Pastoral Care after hearing a Prophet
On Sunday, in worship, we listened to the prophet Amos speak to his people in a time of great turmoil. When Amos looked on injustices and unholy actions of his nation Israel in his time, he spoke holy words that many did not believe, but later became scripture.
When Rev. Dr. Martin Luther King Jr. looked on injustices and unholy actions of our nation in his time, he borrowed the prophetic words of Amos... "let justice roll down like waters, and righteousness like an ever-flowing stream." Many resisted Rev. Dr. King when he spoke those words, but now almost all of us know how prophetic and true his words were.
It can be hard to hear a prophet speak. It rattles the mind and heart. It is challenging to listen and not overreact. Prophets have a unique ability to speak truth so directly and sharply, it can really hurt to hear.

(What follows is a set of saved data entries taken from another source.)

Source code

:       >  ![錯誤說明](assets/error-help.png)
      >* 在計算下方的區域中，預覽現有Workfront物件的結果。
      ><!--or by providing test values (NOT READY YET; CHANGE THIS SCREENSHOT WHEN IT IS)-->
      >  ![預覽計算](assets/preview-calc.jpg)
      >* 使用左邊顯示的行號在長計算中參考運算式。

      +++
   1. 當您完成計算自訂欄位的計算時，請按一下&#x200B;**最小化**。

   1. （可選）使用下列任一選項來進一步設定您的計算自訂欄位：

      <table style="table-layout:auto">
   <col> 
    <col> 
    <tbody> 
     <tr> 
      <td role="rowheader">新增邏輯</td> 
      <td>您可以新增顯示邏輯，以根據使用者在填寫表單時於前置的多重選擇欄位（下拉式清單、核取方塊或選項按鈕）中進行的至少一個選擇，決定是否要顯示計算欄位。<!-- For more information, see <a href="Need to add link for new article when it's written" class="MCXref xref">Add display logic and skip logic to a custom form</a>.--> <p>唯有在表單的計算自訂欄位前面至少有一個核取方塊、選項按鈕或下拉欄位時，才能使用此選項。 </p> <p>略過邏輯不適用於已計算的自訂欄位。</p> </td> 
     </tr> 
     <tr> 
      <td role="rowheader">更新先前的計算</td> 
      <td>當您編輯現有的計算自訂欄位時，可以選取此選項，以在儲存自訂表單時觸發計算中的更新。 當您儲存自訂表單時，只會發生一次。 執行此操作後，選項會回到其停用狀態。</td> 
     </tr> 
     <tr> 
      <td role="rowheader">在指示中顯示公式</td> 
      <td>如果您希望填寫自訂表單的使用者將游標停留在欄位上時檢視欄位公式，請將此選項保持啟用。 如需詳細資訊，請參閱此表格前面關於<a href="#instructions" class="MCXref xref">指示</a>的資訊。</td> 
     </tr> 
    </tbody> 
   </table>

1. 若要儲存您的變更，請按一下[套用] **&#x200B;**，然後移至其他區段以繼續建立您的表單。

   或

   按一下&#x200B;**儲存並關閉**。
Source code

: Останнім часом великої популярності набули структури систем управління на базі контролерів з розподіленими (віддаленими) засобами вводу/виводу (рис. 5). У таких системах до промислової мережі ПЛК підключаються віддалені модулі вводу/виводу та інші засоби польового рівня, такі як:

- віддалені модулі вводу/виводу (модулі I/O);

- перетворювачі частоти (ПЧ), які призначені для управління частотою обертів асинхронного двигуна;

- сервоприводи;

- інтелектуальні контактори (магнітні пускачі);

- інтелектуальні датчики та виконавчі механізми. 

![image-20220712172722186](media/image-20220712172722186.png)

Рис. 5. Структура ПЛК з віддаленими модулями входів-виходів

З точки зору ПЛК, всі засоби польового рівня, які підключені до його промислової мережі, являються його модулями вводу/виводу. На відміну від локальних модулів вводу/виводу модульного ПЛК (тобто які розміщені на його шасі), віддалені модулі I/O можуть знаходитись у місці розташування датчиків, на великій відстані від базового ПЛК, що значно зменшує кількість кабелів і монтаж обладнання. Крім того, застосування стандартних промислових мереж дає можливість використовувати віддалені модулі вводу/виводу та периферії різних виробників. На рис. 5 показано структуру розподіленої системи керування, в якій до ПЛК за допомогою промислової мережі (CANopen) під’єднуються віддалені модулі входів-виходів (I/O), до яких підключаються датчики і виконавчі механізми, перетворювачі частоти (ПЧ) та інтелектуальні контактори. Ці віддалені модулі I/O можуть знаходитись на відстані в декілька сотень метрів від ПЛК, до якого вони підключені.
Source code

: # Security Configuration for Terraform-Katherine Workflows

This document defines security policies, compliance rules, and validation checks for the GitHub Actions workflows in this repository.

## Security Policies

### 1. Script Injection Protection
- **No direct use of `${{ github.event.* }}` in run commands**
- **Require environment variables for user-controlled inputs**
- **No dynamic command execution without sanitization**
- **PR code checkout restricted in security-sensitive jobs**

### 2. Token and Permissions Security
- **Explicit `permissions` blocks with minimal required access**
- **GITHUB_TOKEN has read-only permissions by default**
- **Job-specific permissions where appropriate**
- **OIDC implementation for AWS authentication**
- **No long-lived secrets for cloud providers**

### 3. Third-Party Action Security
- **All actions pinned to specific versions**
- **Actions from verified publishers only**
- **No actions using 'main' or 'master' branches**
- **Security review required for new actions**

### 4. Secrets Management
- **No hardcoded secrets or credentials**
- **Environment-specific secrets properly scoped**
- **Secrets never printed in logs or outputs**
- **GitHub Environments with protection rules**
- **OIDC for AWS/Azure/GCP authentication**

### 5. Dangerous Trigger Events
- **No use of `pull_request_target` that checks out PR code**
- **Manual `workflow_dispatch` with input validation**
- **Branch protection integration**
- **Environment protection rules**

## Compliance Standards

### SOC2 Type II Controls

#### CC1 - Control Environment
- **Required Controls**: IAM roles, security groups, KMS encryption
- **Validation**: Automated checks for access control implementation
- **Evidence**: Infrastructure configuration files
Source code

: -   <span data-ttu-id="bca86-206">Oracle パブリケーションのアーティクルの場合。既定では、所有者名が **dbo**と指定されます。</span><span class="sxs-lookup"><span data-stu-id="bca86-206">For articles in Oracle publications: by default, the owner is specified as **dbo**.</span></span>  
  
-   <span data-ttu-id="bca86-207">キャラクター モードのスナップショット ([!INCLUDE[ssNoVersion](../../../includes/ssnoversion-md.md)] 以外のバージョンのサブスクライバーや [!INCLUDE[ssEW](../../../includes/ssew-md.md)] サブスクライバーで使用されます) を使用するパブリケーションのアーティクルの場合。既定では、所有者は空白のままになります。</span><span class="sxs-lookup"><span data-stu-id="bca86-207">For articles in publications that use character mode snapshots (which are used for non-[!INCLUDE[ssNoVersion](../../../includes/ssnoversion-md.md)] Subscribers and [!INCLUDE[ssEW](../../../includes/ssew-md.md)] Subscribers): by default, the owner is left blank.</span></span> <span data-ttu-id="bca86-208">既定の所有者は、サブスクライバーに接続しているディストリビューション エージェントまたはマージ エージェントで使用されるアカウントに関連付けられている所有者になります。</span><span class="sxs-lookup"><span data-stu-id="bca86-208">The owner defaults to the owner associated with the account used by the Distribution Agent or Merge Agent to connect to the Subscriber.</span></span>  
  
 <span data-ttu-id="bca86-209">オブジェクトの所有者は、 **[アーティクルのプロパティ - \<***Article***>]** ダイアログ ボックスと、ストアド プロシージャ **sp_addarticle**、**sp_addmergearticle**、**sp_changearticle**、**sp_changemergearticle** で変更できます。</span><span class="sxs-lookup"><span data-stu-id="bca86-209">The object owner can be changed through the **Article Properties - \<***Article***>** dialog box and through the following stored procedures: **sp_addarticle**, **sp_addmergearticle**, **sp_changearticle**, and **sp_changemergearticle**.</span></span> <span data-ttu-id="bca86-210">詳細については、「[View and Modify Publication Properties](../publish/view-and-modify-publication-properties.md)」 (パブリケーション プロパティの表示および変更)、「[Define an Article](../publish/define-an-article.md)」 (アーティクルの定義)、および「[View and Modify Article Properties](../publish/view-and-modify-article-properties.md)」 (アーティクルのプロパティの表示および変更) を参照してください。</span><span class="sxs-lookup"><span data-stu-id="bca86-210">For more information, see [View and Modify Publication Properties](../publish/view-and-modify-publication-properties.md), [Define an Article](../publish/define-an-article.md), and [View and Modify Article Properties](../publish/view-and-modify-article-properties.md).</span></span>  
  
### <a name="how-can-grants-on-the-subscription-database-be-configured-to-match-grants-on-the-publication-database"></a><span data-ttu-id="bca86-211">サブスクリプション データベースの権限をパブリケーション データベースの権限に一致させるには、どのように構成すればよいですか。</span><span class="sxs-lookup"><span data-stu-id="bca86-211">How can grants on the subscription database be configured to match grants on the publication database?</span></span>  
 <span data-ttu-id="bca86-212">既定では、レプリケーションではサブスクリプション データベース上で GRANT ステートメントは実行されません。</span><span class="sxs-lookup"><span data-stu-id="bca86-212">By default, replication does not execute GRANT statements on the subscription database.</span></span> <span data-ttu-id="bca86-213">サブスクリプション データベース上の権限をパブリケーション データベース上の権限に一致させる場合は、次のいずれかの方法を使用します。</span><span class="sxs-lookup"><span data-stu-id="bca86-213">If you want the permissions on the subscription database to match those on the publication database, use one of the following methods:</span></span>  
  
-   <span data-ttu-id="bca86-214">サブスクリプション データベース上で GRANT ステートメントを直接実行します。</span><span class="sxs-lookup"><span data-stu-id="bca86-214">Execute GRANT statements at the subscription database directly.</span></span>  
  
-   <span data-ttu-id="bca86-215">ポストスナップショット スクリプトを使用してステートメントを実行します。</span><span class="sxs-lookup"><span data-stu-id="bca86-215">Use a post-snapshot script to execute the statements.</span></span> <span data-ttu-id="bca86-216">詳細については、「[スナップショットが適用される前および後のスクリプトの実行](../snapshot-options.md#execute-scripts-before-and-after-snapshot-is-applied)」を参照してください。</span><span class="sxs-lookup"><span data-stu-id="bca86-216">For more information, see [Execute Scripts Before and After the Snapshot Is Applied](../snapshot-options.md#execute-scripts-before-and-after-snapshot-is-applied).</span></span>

If you experienced worship Sunday, August 9, in person or online, live or later, perhaps you felt the sting of prophetic words. One person told me after worship, "I was feeling so heavy, but your benediction really helped." Another wrote me, thanking me for the connections from scripture through the 1960's to today, but feeling a bit hopeless in the face of it all.
So today, I want to reach out to you with a hug and some reassurance.
There are several normal human reactions to prophetic truth. They mirror what some call the "stages of grief". When a prophet speaks, we might experience:
a) Denial... How can this Prophet's words be true? Surely, they aren't right about this, are they?
b) Anger... How dare this Prophet suggest such a thing! They are just trying to trick us or confuse us, aren't they?
c) Bargaining... It can't be as bad as the Prophet claims. There must be some reasonable explanation, right?
d) Sadness... If the Prophet is right, what's the point? It's too big and there's nothing we can do to change it, is there?
Whatever you might have felt as we read and preached from prophet Amos, I am with you. I love you and God does too. If you want to resist or ask questions or vent or take a break, I am with you. I love you and God does too. Prophetic truths are hard to hear, and we will react differently. No matter the reaction, I love you and God does too.
See, there is no denial, anger, bargaining, or hopelessness that could ever diminish God's love for us. We are God's church, an extension of God's family. God has promised to show us truth and to love us no matter what, even when we cannot believe it. That's how good God is.
No matter how much prophetic truth might sting, remember, God's greatest truth is that God is love, and God loves you, and God is bringing God's beloved community into this world for all God's children.